_STATED PROBLEM_. Reproduce each line of the listing below word for word, leaving out the pictures.

Stored data entries:
····················
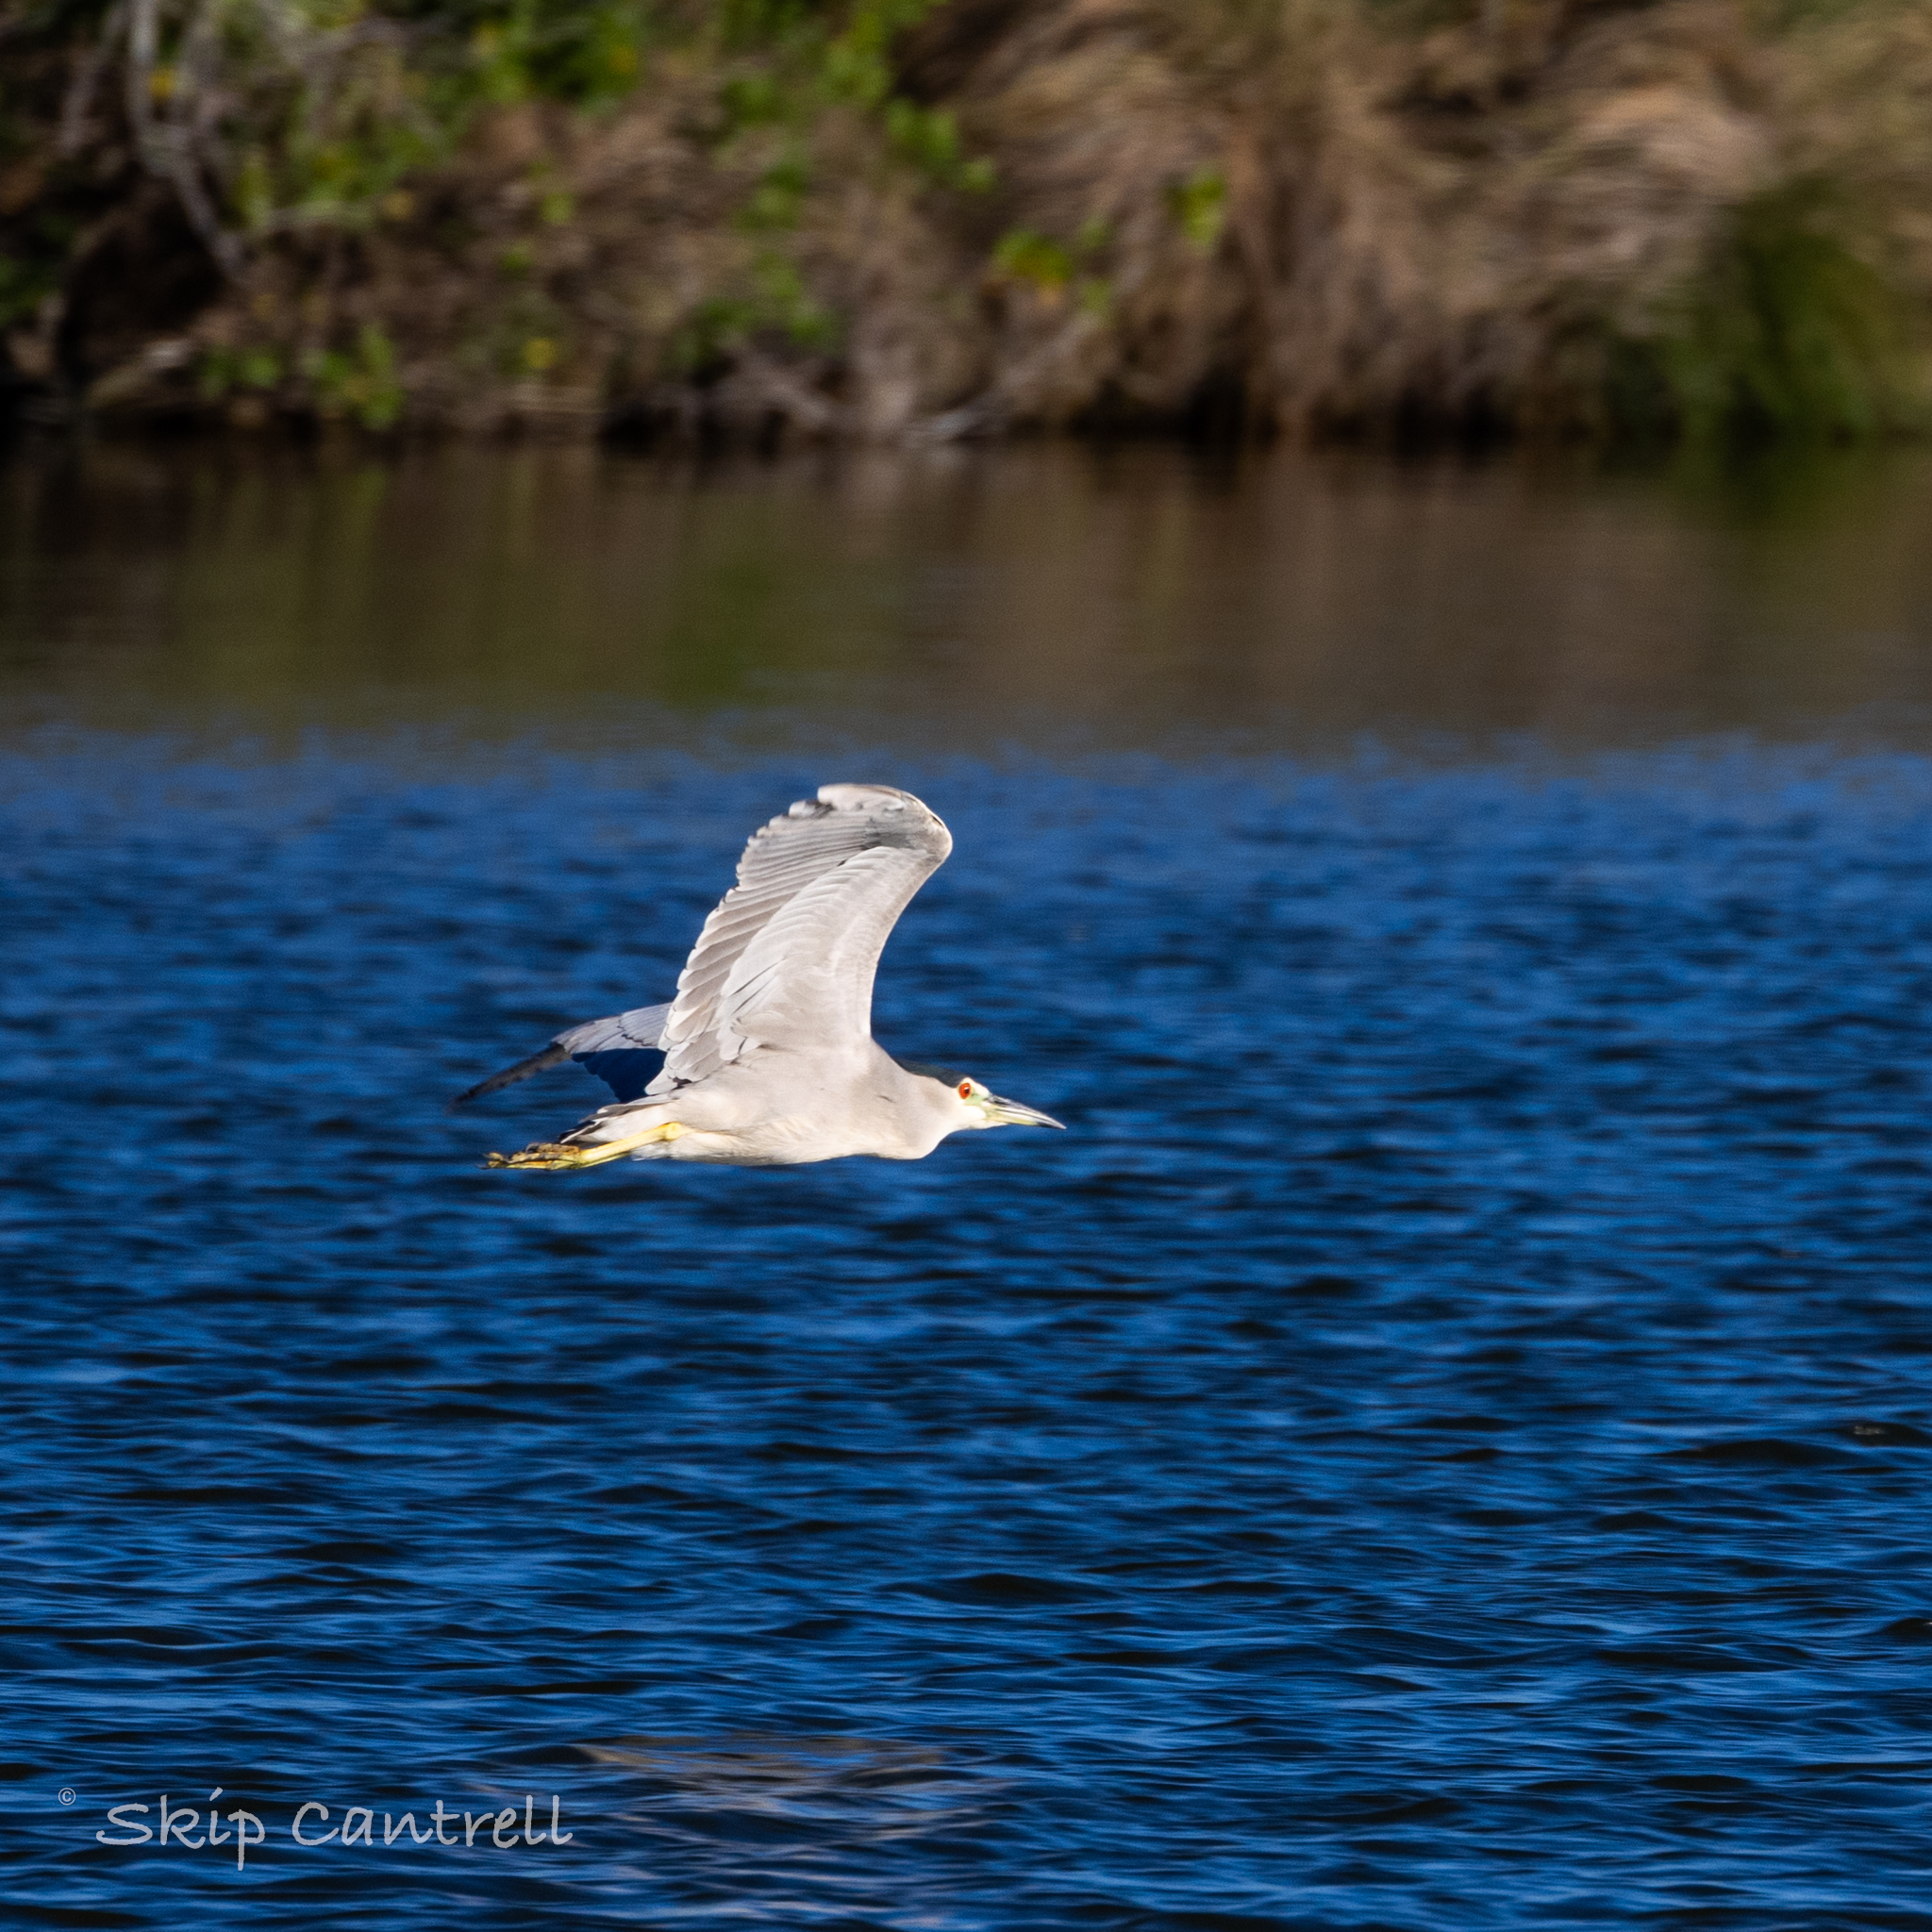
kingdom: Animalia
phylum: Chordata
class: Aves
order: Pelecaniformes
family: Ardeidae
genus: Nycticorax
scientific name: Nycticorax nycticorax
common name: Black-crowned night heron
····················
_REPLY TO THE TASK_.
kingdom: Animalia
phylum: Chordata
class: Aves
order: Pelecaniformes
family: Ardeidae
genus: Nycticorax
scientific name: Nycticorax nycticorax
common name: Black-crowned night heron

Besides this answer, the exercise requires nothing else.